--- Your instructions ---
Every line of the entries below that carries the string "lines" should be copied.

Saved data entries:
________________________
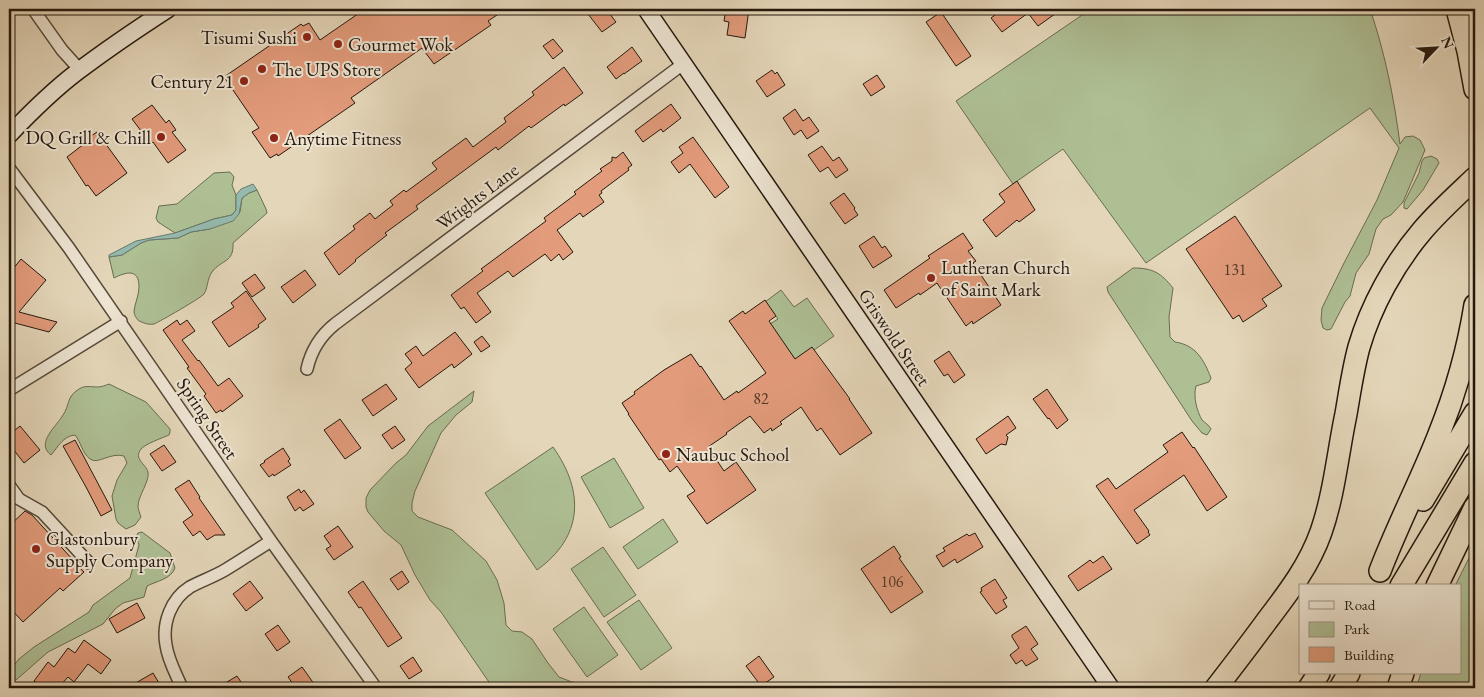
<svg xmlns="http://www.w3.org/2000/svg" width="1484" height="697" font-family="'EB Garamond',serif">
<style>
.green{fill:#aebf94;stroke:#696c50}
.water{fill:#95b9ad;stroke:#68796d}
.building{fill:#e29b7b;stroke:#24180c}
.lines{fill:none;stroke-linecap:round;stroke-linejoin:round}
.street-casing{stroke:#544837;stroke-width:14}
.secondary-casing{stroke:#24180c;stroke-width:19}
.highway-casing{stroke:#24180c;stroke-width:24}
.street{stroke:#ede4d2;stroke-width:11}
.secondary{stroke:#ede4d2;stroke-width:16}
.highway{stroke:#e4d6b9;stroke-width:21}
.poi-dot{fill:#8f2418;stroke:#ede4d2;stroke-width:2}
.labels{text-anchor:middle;stroke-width:4;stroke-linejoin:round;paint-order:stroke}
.number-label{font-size:16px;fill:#543928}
.poi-label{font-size:19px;fill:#24180c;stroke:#ede4d2;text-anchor:start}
.street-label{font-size:19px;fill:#24180c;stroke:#ede4d2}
</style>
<rect width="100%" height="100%" fill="#e4d6b9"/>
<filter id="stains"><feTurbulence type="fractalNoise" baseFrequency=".004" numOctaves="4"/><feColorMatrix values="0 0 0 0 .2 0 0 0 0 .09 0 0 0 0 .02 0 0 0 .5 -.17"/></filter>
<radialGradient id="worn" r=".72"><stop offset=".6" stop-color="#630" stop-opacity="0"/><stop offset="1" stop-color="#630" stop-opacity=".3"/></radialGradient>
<!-- green -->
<path class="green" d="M1091,9H1370C1385,53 1394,98 1400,144L1405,137L1413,136L1420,140L1425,150L1403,202L1391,215L1383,219L1376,229L1369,254L1356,273L1350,296L1345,302L1331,329L1327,330L1323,328L1321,320L1322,308L1344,263L1377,200L1399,148L1370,108L1146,263L1063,149L1013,184L956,101Z
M1431,156L1437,159L1439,163L1423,190L1407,209L1404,208V203L1419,173L1422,161L1424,158Z
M230,172L234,177L232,185L236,195V210L232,215L214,219L175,233L158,222L156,218L159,206L177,204L214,173Z
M257,190L266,209L267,213L233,243C234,263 222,259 212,272C207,279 208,288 204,294C201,298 159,322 154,324C148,325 144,323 139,321C136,318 134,315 134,311C135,303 139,295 139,287C139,268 126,272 114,278L109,257L122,255L141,243L149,240L178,238L191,232L210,229L240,212L242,198L249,193Z
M1133,268C1153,268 1161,273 1173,288L1169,317L1170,337L1175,342C1196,345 1204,360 1211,378L1209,382L1196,386C1193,397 1197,411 1202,420C1205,423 1209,425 1211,429L1207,435L1202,433L1192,421L1108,292L1107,287Z
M781,290L794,307L807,298L834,336L797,362L770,324L778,319L765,302Z
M109,384L146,402L170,429V432L169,435C162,438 145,444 141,449C133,459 146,464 148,472C150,481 138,496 138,506C138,509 140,514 141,517L135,525L126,529L118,523L116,519L112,496L117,480L127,463L124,456C110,452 98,465 90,459C82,453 81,442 75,435C63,436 58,447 51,455C35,443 57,426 63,415C70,405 66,397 79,389C85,385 91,387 98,387C102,387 106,385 109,384Z
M474,391L472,402L456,415L441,433L415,491L412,503V511L418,517L452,530L486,561L497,580L504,603L506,625L512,631L522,632L532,639L548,663L559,677L572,682L612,688H493L441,612L430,600L415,575L401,545L384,531L368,512L366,507V498L370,490L396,463L406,455L428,426Z
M553,447C585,492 583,537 537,570L485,493Z
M614,458L644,508L610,528L581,477Z
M663,519L678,542L638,569L623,547Z
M142,532L170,553L175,568C171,579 157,581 147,586L144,597L123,603L115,609L103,624L48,652L16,680H9V672L19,659L34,647L89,612L93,605L130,578L139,545L136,537L138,533Z
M1475,546V688H1416L1421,673H1460V586H1455Z
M603,547L636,595L604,617L571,569Z
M639,600L672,648L641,670L607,622Z
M584,607L618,655L587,677L553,629Z"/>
<!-- water -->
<path class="water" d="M253,184L257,190L249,193L242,198L239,214L233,221L210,229L191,232L178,238L149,240L141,243L122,255L109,257V255L136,241L175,233L214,219L232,215L236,210V195L241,189Z"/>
<!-- building -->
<path class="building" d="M365,9H506L488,21L491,25L434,64L422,48L351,98L355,103L278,156L277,154L270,158L252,132L259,128L224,77L301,24L303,26L309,23L320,40Z
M596,9H606L616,22L602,32L588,14Z
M726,9H749L745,38L727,35L729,22L724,21Z
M1003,9H1062L1038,26L1028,13L1002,32L991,18Z
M941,12L971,56L956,66L926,22Z
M553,39L563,51L553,59L543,46Z
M632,47L642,61L624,74V73L616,79L607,67Z
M564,67L583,93L565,106L564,104L531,128L529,126L498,150L496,147L416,206L418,209L385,233L387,235L355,260L356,261L339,275L324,253L355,229L353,226L370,213L375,219L393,205L390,201L404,190L406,192L437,169L432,163L466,138L473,147L506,122L504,118L534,95L532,92Z
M772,70L775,74L777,72L785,85L767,97L756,81Z
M877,75L885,87L871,96L863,84Z
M671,104L681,118L663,132L661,129L643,142L635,131Z
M152,105L166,123L169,120L176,130L172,132L186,150L168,163L153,142L151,144L132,119Z
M795,109L803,121L809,117L819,131L807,139L801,130L794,135L783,118Z
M97,132L127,173L96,196L88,185L86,186L67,157L84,144L82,142Z
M693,137L729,187L715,198L690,164L679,173L671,162L683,153L679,147Z
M822,146L833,161L839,157L848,170L836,178L828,167L820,172L808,155Z
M623,152L632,165L628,168L629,170L601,191L602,193L599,195L604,202L583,217L580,213L557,230L573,252L563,260L559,254L551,261L545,254L513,277L508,271L477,293L491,312L476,323L464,307L461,309L451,295L483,271L481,269L546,221L544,218L576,194L574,192L602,171L600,169L612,161V157L616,158Z
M1017,181L1035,210L1019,222L1017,220L996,237L983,220L1005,202L999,194Z
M844,193L855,208L854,209L858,215L845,224L830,203Z
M1235,216L1282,286L1262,299L1267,306L1243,322L1239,315L1233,319L1186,249Z
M963,233L973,248L968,251L976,261L973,263L1001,305L973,324L972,321L966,326L937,283L920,295L919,293L896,308L884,290L920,265L930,258L928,256Z
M874,236L882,248L885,246L892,256L873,268L859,246Z
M21,259L46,280L19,312L57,322L49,332L11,322L9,324V274Z
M305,270L316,285L293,303L281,287Z
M255,274L265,288L252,297L242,283Z
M246,291L266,319L258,325L259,327L229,347L212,322L234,307L231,303Z
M765,300L776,316L769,321L795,359L812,347L850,399H849L872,433L840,455L821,428L817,431L801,407L780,422L782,424L772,431L771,428L764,433L750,416L726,433L727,434L708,447L724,471L736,462L756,490L707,524L687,496L695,491L677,466L670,472L661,459L659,460L628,414H629L622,403L635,394L634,392L664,370L691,354L700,367L701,366L724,400L737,391L738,393L766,373L729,321L743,311L745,314Z
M177,320L180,325L187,320L195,331L182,340L198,361L199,360L218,386L229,378L243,396L222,412L221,410L216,413L204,396L206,394L187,368L189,367L163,330Z
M455,332L472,354L454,368L452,364L419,388L405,369L412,363L405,354L416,346L423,356Z
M482,336L490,346L481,352L474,342Z
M949,351L965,375L954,383L948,374L944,376L934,361Z
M386,384L397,399L373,416L362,400Z
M1047,389L1068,420L1057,429L1049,418L1048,419L1033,399Z
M1008,416L1016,428L1006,435L1008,437L1006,445L1001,444L986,454L976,439Z
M340,419L361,448L345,459L324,430Z
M20,426L40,450L24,463L9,444V435Z
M395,426L405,440L392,449L382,435Z
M1182,432L1193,448L1194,447L1227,497L1207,511L1184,475L1134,510L1149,531L1148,532L1150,535L1137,544L1096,486L1108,478L1116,489L1168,452L1163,445Z
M75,440L112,510L101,516L86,487L63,446Z
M164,445L176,462L162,471L150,454Z
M283,448L290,459L288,461L291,465L274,476L273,474L269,477L260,465L265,462L264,461Z
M189,480L200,497L199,498L225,535H215L207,540L200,531L193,536L183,522L193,515L175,489Z
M299,489L301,493L304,490L314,504L303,511L300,507L295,511L287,497Z
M25,511L32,515L84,572L63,591L60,588L23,622L9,607V526Z
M338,526L353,547L334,560L326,549L331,546L324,536Z
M975,533L983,547L957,563L955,559L943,567L936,556L945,551L943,548L967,534L969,536Z
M894,546L901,557L899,558L923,592L891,613L861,569Z
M1103,556L1112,569L1078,591L1068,576L1090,560L1093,563Z
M402,571L409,582L398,590L390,579Z
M995,579L1007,598L1003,600L1007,607L996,614L980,592L982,591L981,588Z
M250,581L263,598L246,611L233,594Z
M363,581L402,638L388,647L361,607L359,608L348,592Z
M137,603L145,618L117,633L109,619Z
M278,625L290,642L277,651L265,634Z
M1026,626L1038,644L1031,649L1038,659L1026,666L1022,660L1016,664L1010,655L1019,648L1012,637V635Z
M84,640L111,660L101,674L88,664L74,682L68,677L58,688H44L34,681L48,662L54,667L68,648L75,653Z
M759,656L774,677L761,686L746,666Z
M413,657L422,671L409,679L400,666Z
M302,667L317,688H296L288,677Z
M153,673L162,688H127Z
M237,676L245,688H217Z"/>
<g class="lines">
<!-- street casing -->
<g class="street-casing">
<path id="street" d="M33,9L62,50L80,70
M9,168L69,248L271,541L376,688
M307,369C311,351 320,336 335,324L683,64
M9,390L121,321
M9,485L19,499L42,512L89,563
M182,688C176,674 168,660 166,645C162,623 171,599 190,587C201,581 213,577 225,570C240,561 255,551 271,541"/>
</g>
<!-- secondary casing -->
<g class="secondary-casing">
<path id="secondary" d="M646,9L1111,688
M9,135C30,113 52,91 77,72C106,50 137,29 168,9"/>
</g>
<!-- highway casing -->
<g class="highway-casing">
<path id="highway" d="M1457,9L1468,51L1475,89
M1423,500L1475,413
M1380,571C1398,524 1421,480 1439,434C1456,392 1468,349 1475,305
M1401,586L1475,463
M1437,586L1475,507
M1216,688C1233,666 1250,644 1266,622C1288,593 1309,566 1321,532C1334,495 1338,452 1346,414C1350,391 1353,369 1359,347C1371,306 1394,264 1422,231C1438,212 1457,195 1475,178
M1309,688L1319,673
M1340,688L1349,673
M1398,688L1403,673"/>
</g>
<!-- street -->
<use href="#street" class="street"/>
<!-- secondary -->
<use href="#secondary" class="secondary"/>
<!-- highway -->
<use href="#highway" class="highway"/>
</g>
<!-- markers -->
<g class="poi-dot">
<circle cx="307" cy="37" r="5"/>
<circle cx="338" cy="44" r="5"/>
<circle cx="262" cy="69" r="5"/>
<circle cx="244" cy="81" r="5"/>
<circle cx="161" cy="137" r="5"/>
<circle cx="274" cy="138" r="5"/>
<circle cx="931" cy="278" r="5"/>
<circle cx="666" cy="454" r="5"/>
<circle cx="36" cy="549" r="5"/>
</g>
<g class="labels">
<!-- number labels -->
<g class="number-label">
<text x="1235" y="275">131</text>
<text x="761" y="404">82</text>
<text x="892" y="587">106</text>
</g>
<!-- poi labels -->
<g class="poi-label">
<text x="297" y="44" text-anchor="end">Tisumi Sushi</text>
<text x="348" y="51">Gourmet Wok</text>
<text x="272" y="76">The UPS Store</text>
<text x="234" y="88" text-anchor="end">Century 21</text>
<text x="151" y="144" text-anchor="end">DQ Grill &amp; Chill</text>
<text x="284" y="145">Anytime Fitness</text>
<text x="941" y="274">Lutheran Church<tspan x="941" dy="22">of Saint Mark</tspan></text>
<text x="676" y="461">Naubuc School</text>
<text x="46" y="545">Glastonbury<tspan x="46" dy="22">Supply Company</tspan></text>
</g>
<!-- street labels -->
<g class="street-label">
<text transform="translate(477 196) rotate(-37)" y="7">Wrights Lane</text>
<text transform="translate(895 337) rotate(56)" y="7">Griswold Street</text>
<text transform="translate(208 418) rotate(56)" y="7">Spring Street</text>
</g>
</g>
<!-- margin -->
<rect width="1484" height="697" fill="none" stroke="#e4d6b9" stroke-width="30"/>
<rect x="10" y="10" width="1464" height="677" fill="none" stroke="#24180c" stroke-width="2.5"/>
<rect x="15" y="15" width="1454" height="667" fill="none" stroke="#24180c"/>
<!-- legend -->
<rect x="1299" y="584" width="162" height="90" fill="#ede4d2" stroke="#9d9283"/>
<rect x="1309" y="601" width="25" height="8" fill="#ede4d2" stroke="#9d9283"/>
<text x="1344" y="610" font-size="15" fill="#24180c">Road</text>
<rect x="1309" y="622" width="25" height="15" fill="#aebf94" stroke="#9d9283"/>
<text x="1344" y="634" font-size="15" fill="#24180c">Park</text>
<rect x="1309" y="647" width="25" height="15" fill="#e29b7b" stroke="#9d9283"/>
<text x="1344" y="660" font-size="15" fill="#24180c">Building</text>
<!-- north arrow -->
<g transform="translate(1436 48) rotate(65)" stroke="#ede4d2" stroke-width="4" paint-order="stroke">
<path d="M0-4L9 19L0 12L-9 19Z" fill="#24180c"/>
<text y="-8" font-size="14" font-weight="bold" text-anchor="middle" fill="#24180c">N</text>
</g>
<rect width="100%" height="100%" filter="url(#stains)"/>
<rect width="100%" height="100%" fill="url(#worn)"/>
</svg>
________________________
--- Task response ---
.lines{fill:none;stroke-linecap:round;stroke-linejoin:round}
<g class="lines">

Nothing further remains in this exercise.